- **Information shown**:
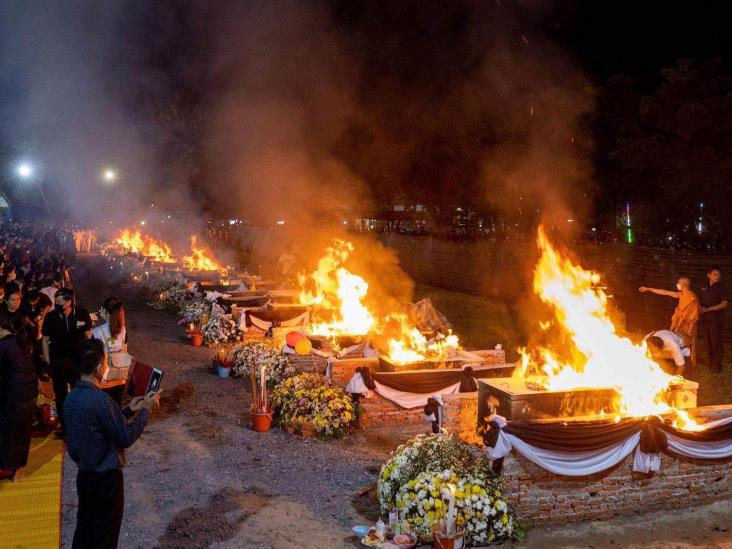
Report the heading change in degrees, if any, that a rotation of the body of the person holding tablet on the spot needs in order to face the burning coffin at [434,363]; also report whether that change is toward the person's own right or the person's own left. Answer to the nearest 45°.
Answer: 0° — they already face it

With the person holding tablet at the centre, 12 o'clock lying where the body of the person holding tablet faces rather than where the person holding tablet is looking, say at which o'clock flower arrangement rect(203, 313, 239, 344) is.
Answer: The flower arrangement is roughly at 11 o'clock from the person holding tablet.

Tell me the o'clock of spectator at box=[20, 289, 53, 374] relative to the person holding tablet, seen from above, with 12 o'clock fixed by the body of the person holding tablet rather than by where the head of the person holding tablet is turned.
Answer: The spectator is roughly at 10 o'clock from the person holding tablet.

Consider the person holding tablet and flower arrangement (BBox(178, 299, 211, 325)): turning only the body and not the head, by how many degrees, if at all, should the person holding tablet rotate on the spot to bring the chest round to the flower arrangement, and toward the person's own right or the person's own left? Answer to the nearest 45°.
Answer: approximately 45° to the person's own left

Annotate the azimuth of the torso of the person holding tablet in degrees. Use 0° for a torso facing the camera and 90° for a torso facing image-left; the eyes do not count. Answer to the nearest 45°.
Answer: approximately 225°

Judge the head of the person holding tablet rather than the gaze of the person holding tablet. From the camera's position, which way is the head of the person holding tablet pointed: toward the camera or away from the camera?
away from the camera

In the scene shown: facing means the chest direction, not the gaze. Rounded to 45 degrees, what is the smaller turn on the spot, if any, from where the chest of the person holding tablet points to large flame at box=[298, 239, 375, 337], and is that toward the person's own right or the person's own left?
0° — they already face it

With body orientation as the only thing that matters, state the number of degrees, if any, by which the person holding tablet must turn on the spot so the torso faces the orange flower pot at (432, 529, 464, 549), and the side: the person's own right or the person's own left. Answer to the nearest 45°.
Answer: approximately 45° to the person's own right

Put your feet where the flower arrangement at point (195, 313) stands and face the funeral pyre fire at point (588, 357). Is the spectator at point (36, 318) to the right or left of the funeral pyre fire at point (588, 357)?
right
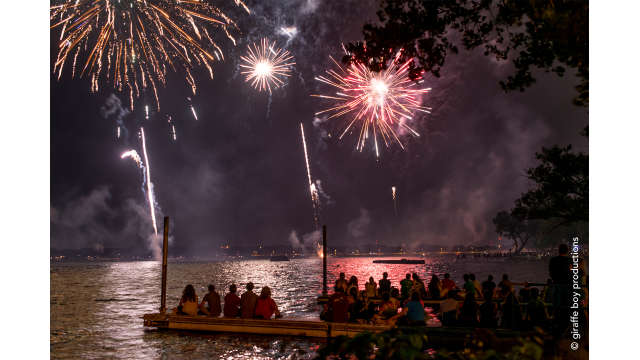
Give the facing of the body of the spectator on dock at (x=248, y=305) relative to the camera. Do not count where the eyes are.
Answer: away from the camera

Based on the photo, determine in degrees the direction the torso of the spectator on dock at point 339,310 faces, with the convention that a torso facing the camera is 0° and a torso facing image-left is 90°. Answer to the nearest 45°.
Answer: approximately 180°

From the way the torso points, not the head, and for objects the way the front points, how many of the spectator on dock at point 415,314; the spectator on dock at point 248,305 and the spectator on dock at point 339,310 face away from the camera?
3

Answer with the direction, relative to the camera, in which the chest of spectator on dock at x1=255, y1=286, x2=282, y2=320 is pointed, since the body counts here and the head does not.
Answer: away from the camera

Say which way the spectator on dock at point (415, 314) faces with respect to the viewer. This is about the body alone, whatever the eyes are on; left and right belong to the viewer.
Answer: facing away from the viewer

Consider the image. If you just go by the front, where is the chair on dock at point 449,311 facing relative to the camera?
away from the camera
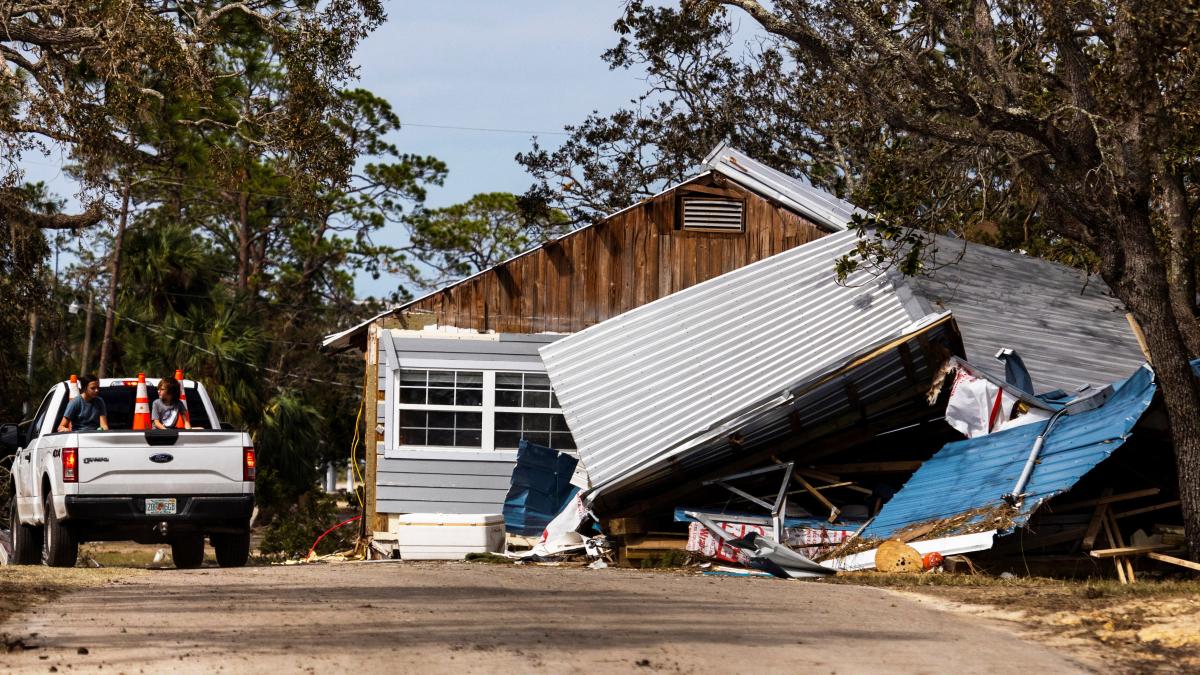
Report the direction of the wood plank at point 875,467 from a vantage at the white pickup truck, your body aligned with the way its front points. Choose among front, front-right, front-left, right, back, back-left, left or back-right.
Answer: right

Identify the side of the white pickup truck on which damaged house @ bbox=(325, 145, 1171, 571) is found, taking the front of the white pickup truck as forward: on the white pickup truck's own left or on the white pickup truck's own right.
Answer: on the white pickup truck's own right

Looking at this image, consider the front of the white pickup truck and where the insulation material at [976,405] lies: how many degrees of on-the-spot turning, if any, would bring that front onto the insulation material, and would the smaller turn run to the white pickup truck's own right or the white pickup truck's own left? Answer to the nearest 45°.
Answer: approximately 90° to the white pickup truck's own right

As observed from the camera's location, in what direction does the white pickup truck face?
facing away from the viewer

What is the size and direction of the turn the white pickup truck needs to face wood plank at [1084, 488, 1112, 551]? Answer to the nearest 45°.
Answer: approximately 90° to its right

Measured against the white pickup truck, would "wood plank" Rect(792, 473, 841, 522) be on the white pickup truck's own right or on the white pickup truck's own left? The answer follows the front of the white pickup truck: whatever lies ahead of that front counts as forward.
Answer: on the white pickup truck's own right

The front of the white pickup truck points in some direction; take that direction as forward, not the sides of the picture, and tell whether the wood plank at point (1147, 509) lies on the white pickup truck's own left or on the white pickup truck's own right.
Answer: on the white pickup truck's own right

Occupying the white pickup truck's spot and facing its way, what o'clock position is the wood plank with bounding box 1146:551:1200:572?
The wood plank is roughly at 4 o'clock from the white pickup truck.
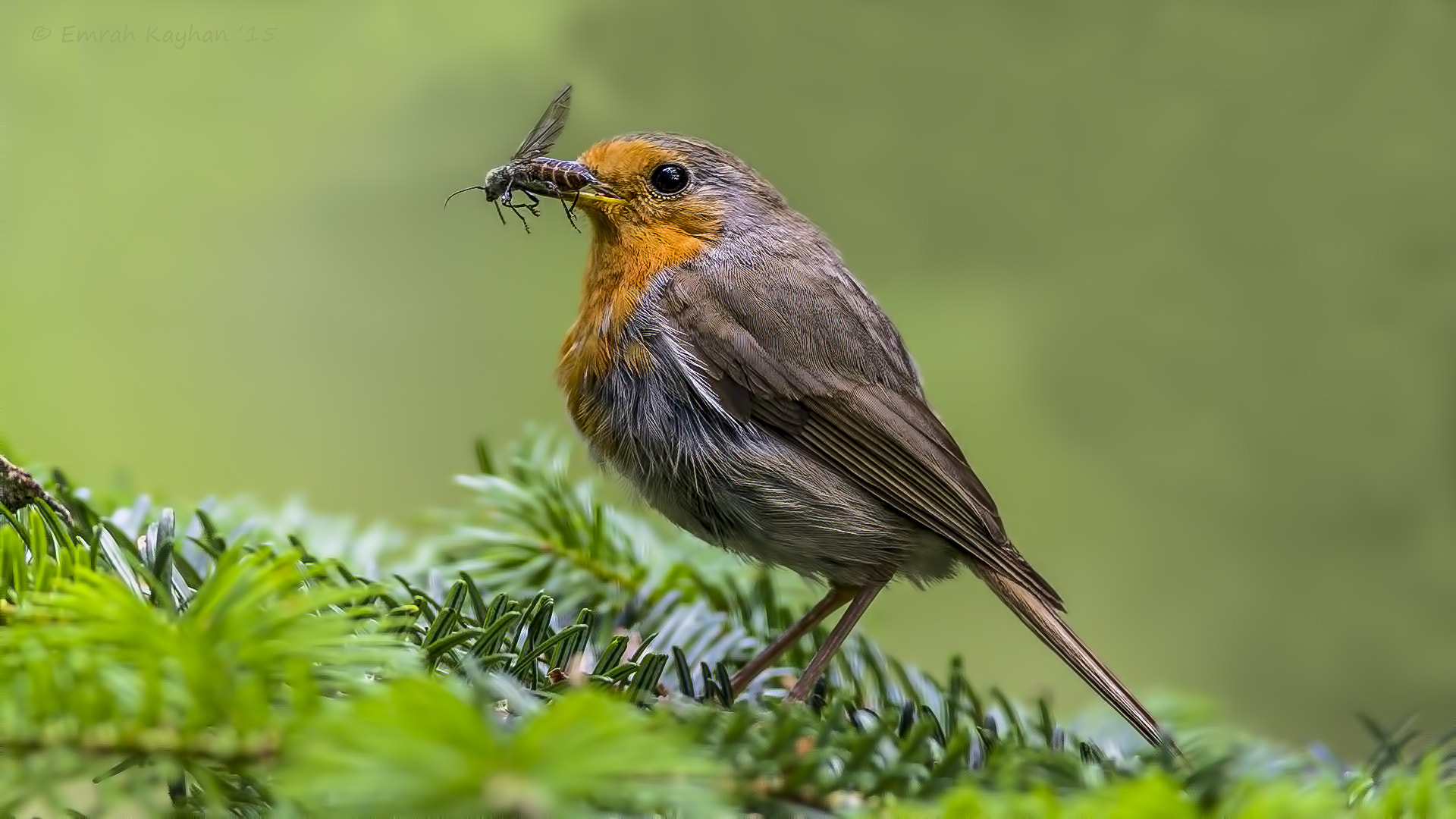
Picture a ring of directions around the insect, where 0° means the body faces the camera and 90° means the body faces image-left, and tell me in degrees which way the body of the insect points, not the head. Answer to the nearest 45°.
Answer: approximately 90°

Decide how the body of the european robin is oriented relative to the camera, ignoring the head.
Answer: to the viewer's left
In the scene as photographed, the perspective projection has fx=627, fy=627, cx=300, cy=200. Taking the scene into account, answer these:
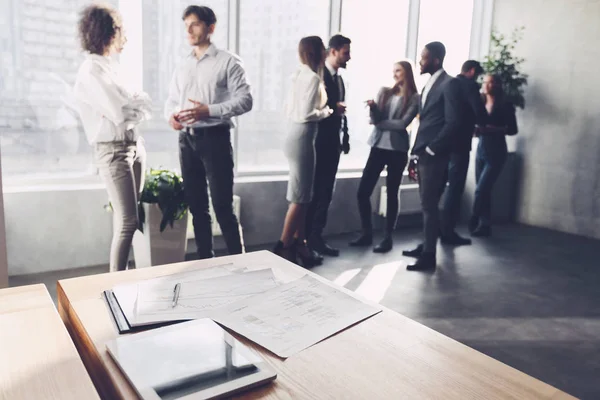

- **Problem details**: Retype all of the lines above word for word, leaving out the pictures.

- **Task response**:
Report the heading change in degrees, if any, that a rotation of the body of the person holding tablet on the spot needs in order to face the burning coffin at [434,363]; also report whether that change is toward the person's own right or the person's own left. Answer to the nearest 45°.
Answer: 0° — they already face it

With the person holding tablet at the centre, 12 o'clock lying where the body of the person holding tablet faces rather than where the person holding tablet is looking, say at which o'clock flower arrangement rect(203, 313, 239, 344) is.
Answer: The flower arrangement is roughly at 11 o'clock from the person holding tablet.

Tell me the o'clock of spectator at box=[20, 289, 53, 374] relative to the person holding tablet, seen from above, with 12 o'clock fixed by the body of the person holding tablet rather than by where the head of the person holding tablet is turned.
Answer: The spectator is roughly at 10 o'clock from the person holding tablet.

Consider the person holding tablet and flower arrangement (BBox(178, 299, 211, 325)): turning only the body and not the head, by how many degrees, if at all, should the person holding tablet rotate on the spot to bring the chest round to the flower arrangement, and toward the person's own right or the person's own left? Answer to the nearest 45°.
Answer: approximately 45° to the person's own left

Annotate the azimuth of the torso of the person holding tablet in degrees. Use 0° for a torso facing the camera and 90° for a torso facing image-left; the eyes do not count. Answer to the nearest 45°.
Answer: approximately 225°

Judge the head of the person holding tablet rather than the gaze of the person holding tablet. From the camera's position, which way is the head of the person holding tablet pointed: toward the camera or away from the camera?
away from the camera

In the scene shown: facing means the chest direction, not the gaze. Rounded to 45 degrees, what is the smaller turn on the spot, if any, from where the chest of the person holding tablet points to large flame at box=[298, 239, 375, 337], and is that toward the person's own right or the person's own left?
0° — they already face it

With body orientation as the only thing that matters, state the number of degrees, if any, by which the person holding tablet must turn on the spot so the torso faces the orange flower pot at (432, 529, 464, 549), and the side: the person's own right or the person's own left. Answer to the nearest 45°.
Answer: approximately 45° to the person's own right

Put your feet where the flower arrangement at point (195, 313) stands and face the funeral pyre fire at point (588, 357). Is the spectator at point (36, 318) to the right or left of the funeral pyre fire at point (588, 357)?
right
Give the facing of the body of the spectator on dock at (x=248, y=305) relative to the camera. Do not count where the eyes are.
Answer: away from the camera

Based on the photo, determine in degrees the direction the torso of the spectator on dock at point 339,310 faces, with the convention that a torso facing the camera is 0° and a torso facing image-left is 90°. Answer to the nearest 45°.
Answer: approximately 180°

From the way the torso points, not the head, and for objects the way the front points, how many of the spectator on dock at point 415,314; the spectator on dock at point 248,305 and the spectator on dock at point 339,310 face away from the camera?
3

Answer with the direction, relative to the camera, in which the chest of spectator on dock at x1=255, y1=286, x2=282, y2=320 is pointed, since the body counts here and the head does not.
Answer: away from the camera

Say which way the spectator on dock at point (415, 314) faces with respect to the viewer. This is about the body alone, whatever the eyes are on; left and right belong to the viewer.
Answer: facing away from the viewer

Consider the image. If you just go by the front, where is the chair on dock at point 449,311 facing relative to the camera?
away from the camera
Report the direction of the wood plank at point 875,467 from a vantage at the white pickup truck, your body aligned with the way its front points. Choose among front, front-right, front-left, right, back, back-left, left or back-right.
Answer: right

Identify the side of the white pickup truck on which damaged house @ bbox=(325, 145, 1171, 571) is found, taking the front of the white pickup truck as forward: on the white pickup truck's own left or on the white pickup truck's own right.
Answer: on the white pickup truck's own right

Looking at this image, consider the front of the white pickup truck and where the insulation material at [976,405] lies: how many degrees of on-the-spot turning, if any, would bring that front onto the insulation material, and would the smaller turn run to the white pickup truck's own right or the white pickup truck's own left? Answer to the nearest 45°.
Answer: approximately 90° to the white pickup truck's own right

As observed from the camera's location, in what direction does the white pickup truck face?
facing away from the viewer

What is the size and direction of the turn the white pickup truck needs to face wood plank at [1084, 488, 1112, 551]? Answer to the nearest 45°.
Answer: approximately 90° to its right

Measured against the white pickup truck, would "wood plank" Rect(792, 473, 841, 522) be on the white pickup truck's own right or on the white pickup truck's own left? The answer follows the front of the white pickup truck: whatever lies ahead of that front counts as forward.
Answer: on the white pickup truck's own right

The front of the white pickup truck points in some direction; take that direction as forward, not the sides of the picture, and tell whether the wood plank at point (1147, 509) lies on the white pickup truck's own left or on the white pickup truck's own right.
Answer: on the white pickup truck's own right

Occupying the white pickup truck's spot and facing its way, what o'clock position is the wood plank with bounding box 1146:551:1200:572?
The wood plank is roughly at 4 o'clock from the white pickup truck.
Picture a ring of directions around the insect, where 0° means the body faces the camera and 90° means the body faces image-left, and tell me in degrees which way the body of the insect points, not the head. Answer to the nearest 45°.
Answer: approximately 90°

Decide how the body of the european robin is oriented relative to the camera, ignoring the head.
Answer: to the viewer's left
In the scene as photographed, the perspective projection has fx=627, fy=627, cx=300, cy=200. Taking the scene into account, answer these:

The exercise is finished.